**Prompt**. Go through the entries below and retype them exactly, omitting each picture.

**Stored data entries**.

=====

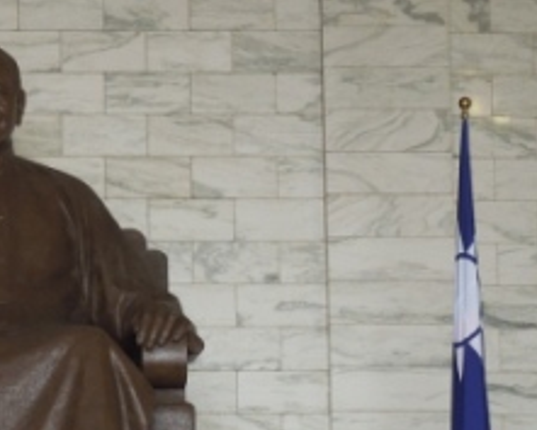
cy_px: 134
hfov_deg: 8.2
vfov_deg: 6.6
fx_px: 3737
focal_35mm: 235
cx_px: 17
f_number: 4.8
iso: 400
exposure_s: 1/60
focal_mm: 21.5
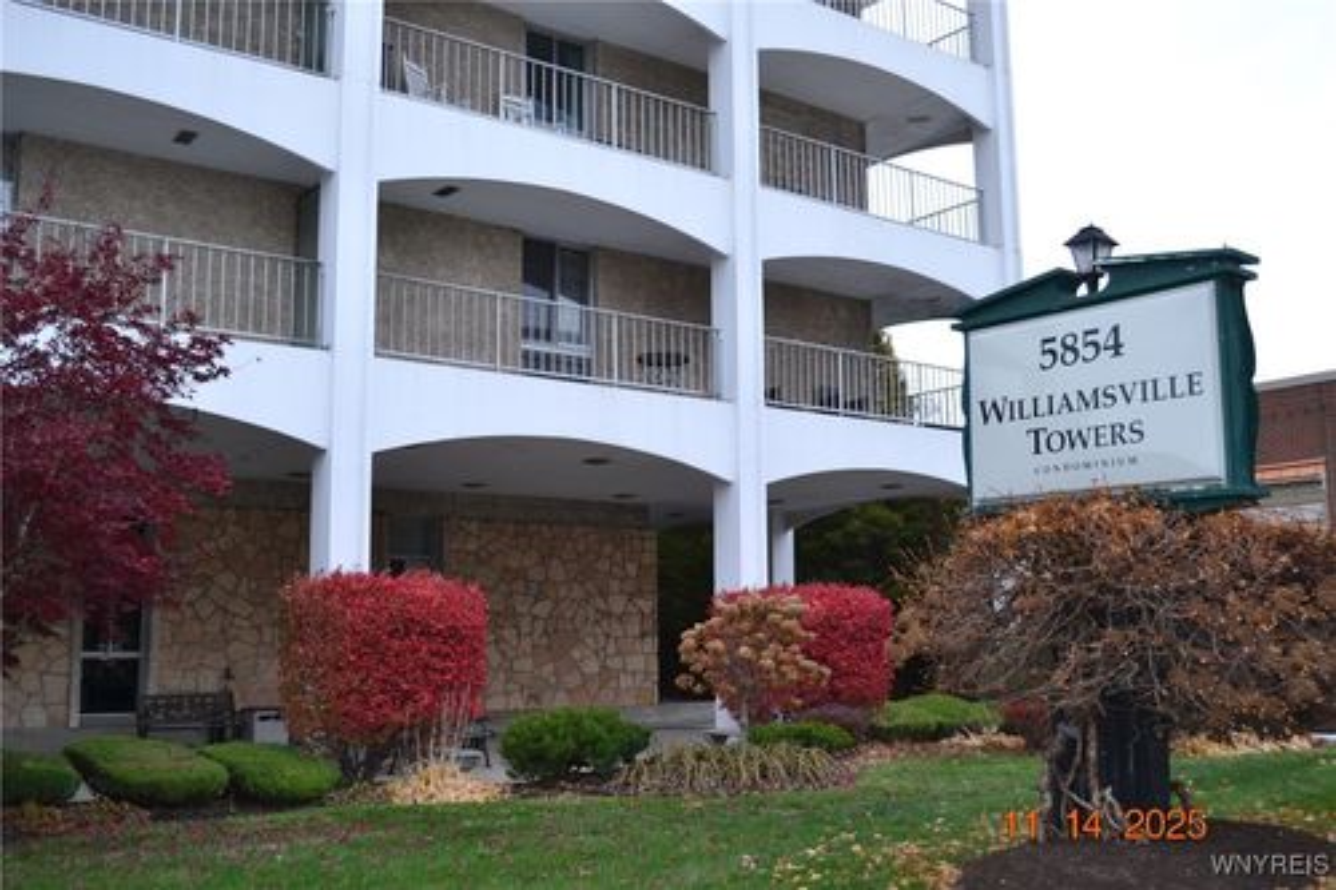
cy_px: 445
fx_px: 1335
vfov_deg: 36.8
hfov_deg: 53.1
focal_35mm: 36
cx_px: 668
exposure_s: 1/60
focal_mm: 24
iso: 800
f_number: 4
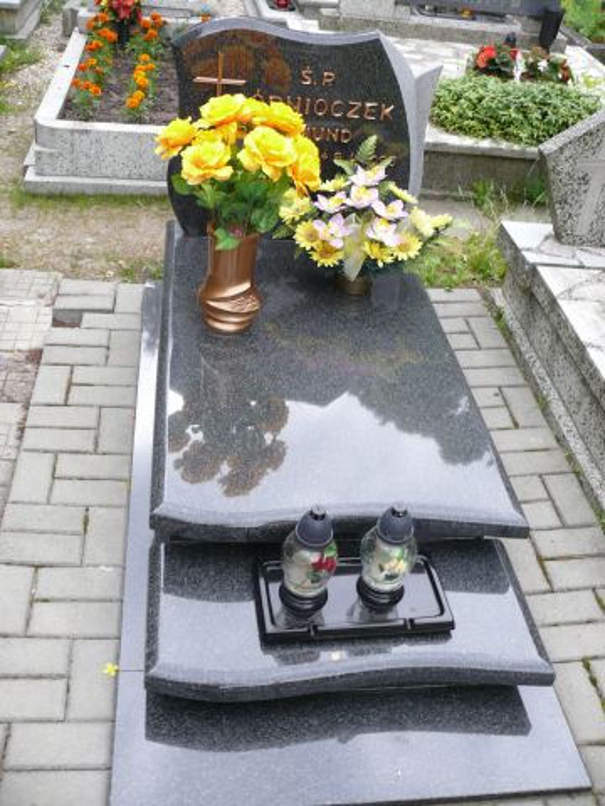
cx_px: 302
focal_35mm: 35
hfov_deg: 40.7
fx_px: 816
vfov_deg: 52.6
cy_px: 403
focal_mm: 7.4
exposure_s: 1/50
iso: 100
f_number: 2.8
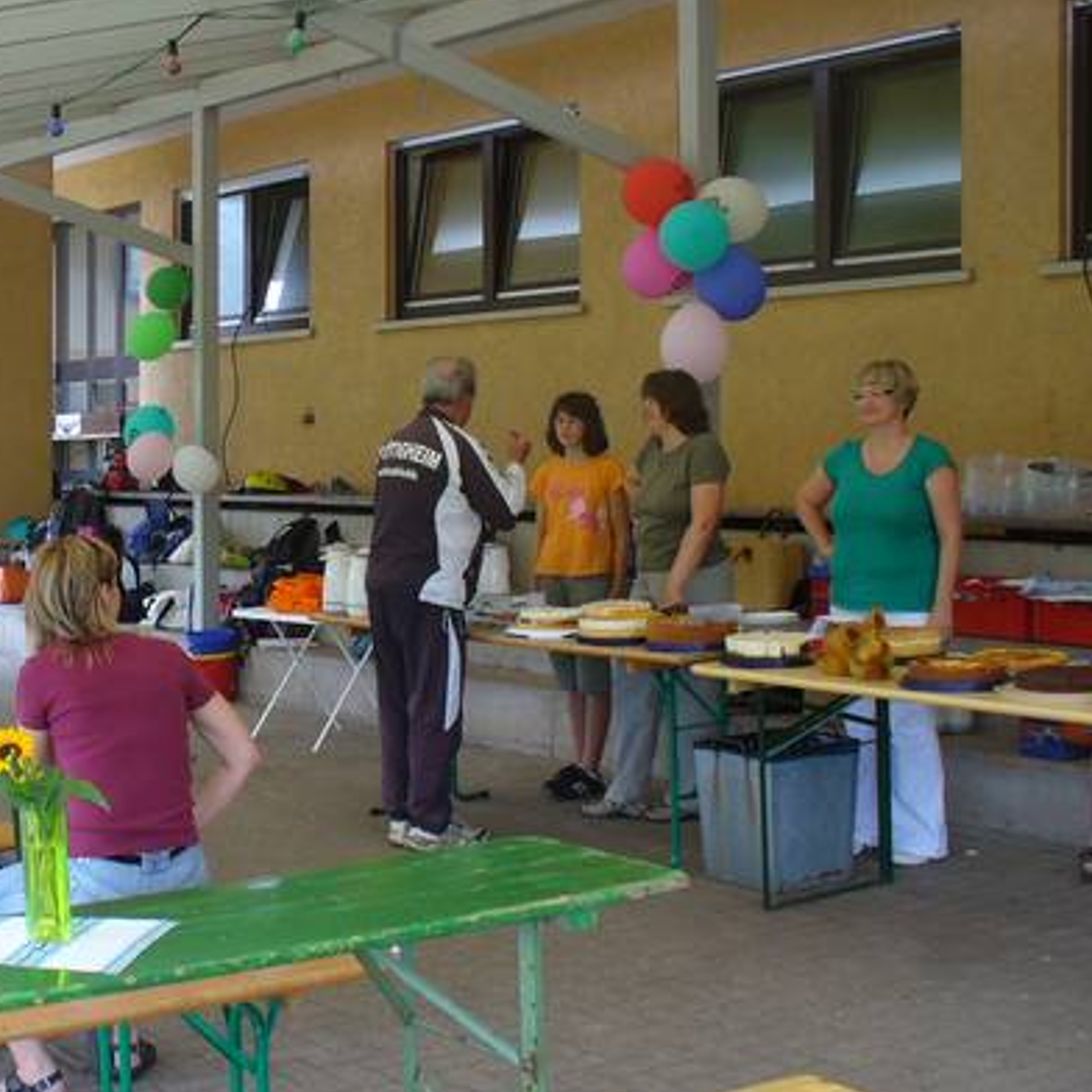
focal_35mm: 60
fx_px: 2141
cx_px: 136
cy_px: 552
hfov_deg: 27.7
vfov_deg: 28.6
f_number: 2.8
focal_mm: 6.1
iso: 64
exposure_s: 1/50
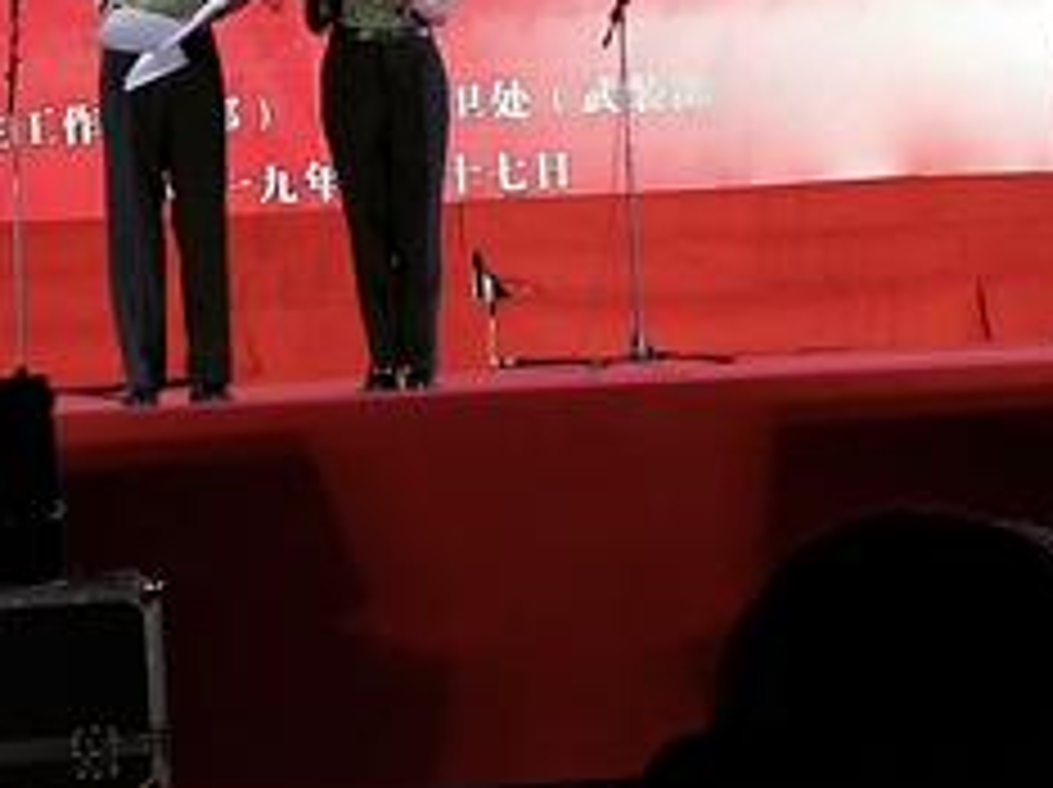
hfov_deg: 31.8
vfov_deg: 22.8
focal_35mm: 59
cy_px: -153
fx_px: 1793
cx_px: 194
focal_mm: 3.99
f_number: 1.7
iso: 75
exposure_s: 1/100
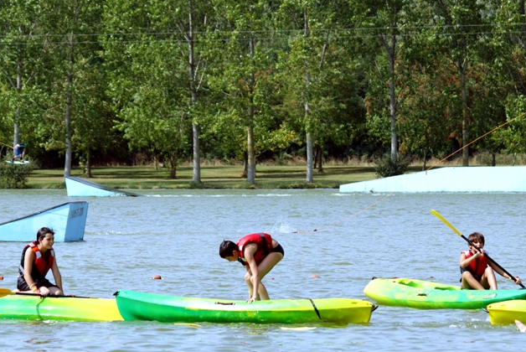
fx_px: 4651
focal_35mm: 318
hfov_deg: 6.5
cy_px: 173
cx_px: 302
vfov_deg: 4.3
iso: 100
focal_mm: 130
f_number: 5.6
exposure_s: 1/400
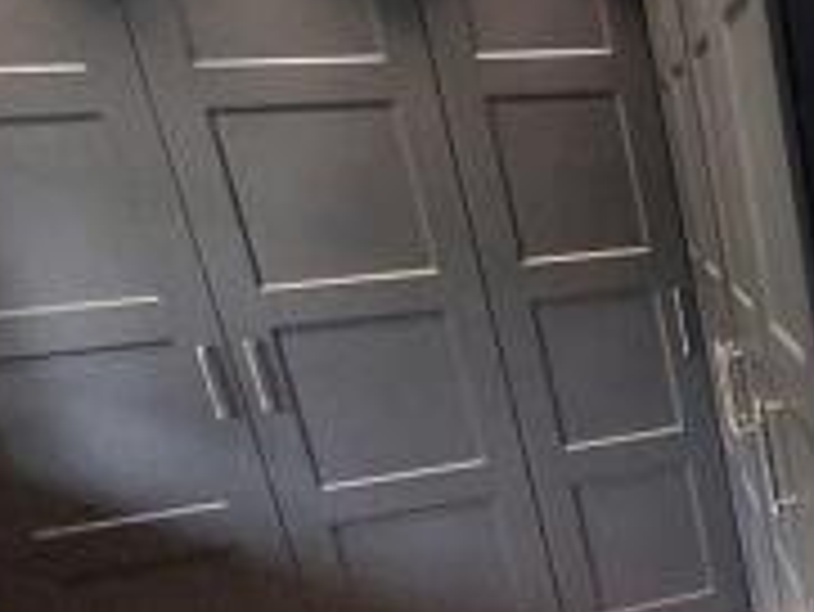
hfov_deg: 30.8
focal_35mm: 45
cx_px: 1109
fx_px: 1059
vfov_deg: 31.8
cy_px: 430
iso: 160
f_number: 2.2
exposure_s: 1/100
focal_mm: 2.22
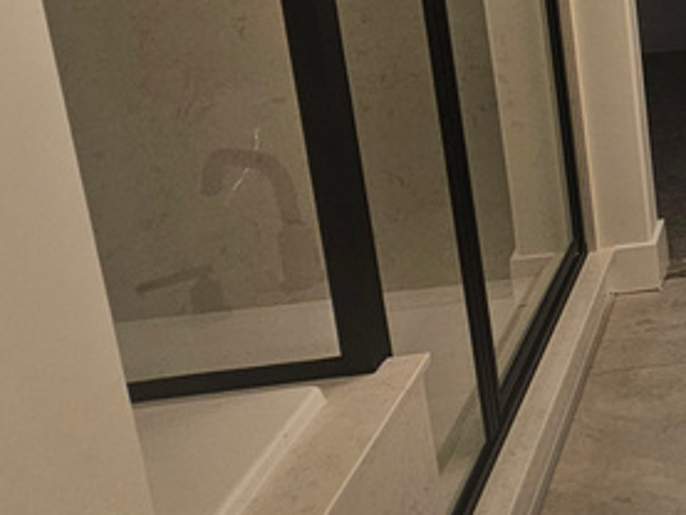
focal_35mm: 48
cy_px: -27
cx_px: 1067
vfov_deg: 28.0
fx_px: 952
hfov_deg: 26.4
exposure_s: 1/60
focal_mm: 2.2
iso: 64
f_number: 2.2
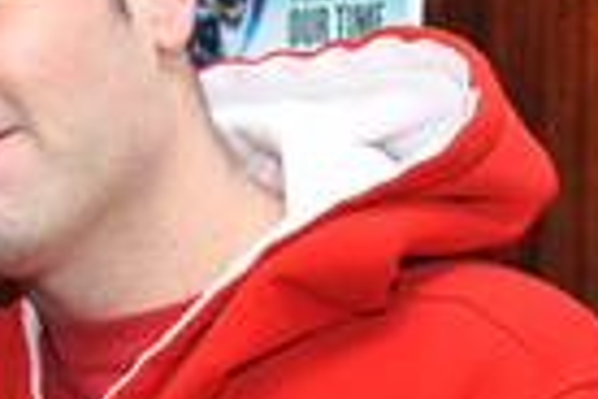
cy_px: 252
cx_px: -87
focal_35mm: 200
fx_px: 3322
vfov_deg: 6.9
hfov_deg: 10.2
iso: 1000
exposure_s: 1/100
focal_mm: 50
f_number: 5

=====

**Written solution**.
cy_px: 134
hfov_deg: 8.2
vfov_deg: 6.6
fx_px: 3737
focal_35mm: 235
cx_px: 17
f_number: 4.8
iso: 400
exposure_s: 1/60
focal_mm: 21.5
cy_px: 445
fx_px: 1335
vfov_deg: 36.8
hfov_deg: 53.1
focal_35mm: 36
cx_px: 668
exposure_s: 1/60
focal_mm: 24
iso: 800
f_number: 4
cx_px: 302
focal_35mm: 35
hfov_deg: 40.7
fx_px: 816
vfov_deg: 52.6
cy_px: 403
focal_mm: 7.4
exposure_s: 1/50
iso: 100
f_number: 2.8
focal_35mm: 60
fx_px: 2141
cx_px: 136
cy_px: 552
hfov_deg: 27.7
vfov_deg: 28.6
f_number: 2.8
focal_mm: 6.1
iso: 64
exposure_s: 1/50
hfov_deg: 31.8
vfov_deg: 22.8
focal_35mm: 59
cy_px: -153
fx_px: 1793
cx_px: 194
focal_mm: 3.99
f_number: 1.7
iso: 75
exposure_s: 1/100
fx_px: 4651
focal_35mm: 318
hfov_deg: 6.5
cy_px: 173
cx_px: 302
vfov_deg: 4.3
iso: 100
focal_mm: 130
f_number: 5.6
exposure_s: 1/400
hfov_deg: 30.8
focal_35mm: 45
cx_px: 1109
fx_px: 1059
vfov_deg: 31.8
cy_px: 430
iso: 160
f_number: 2.2
exposure_s: 1/100
focal_mm: 2.22
focal_35mm: 48
cy_px: -27
cx_px: 1067
vfov_deg: 28.0
fx_px: 952
hfov_deg: 26.4
exposure_s: 1/60
focal_mm: 2.2
iso: 64
f_number: 2.2
cy_px: 252
cx_px: -87
focal_35mm: 200
fx_px: 3322
vfov_deg: 6.9
hfov_deg: 10.2
iso: 1000
exposure_s: 1/100
focal_mm: 50
f_number: 5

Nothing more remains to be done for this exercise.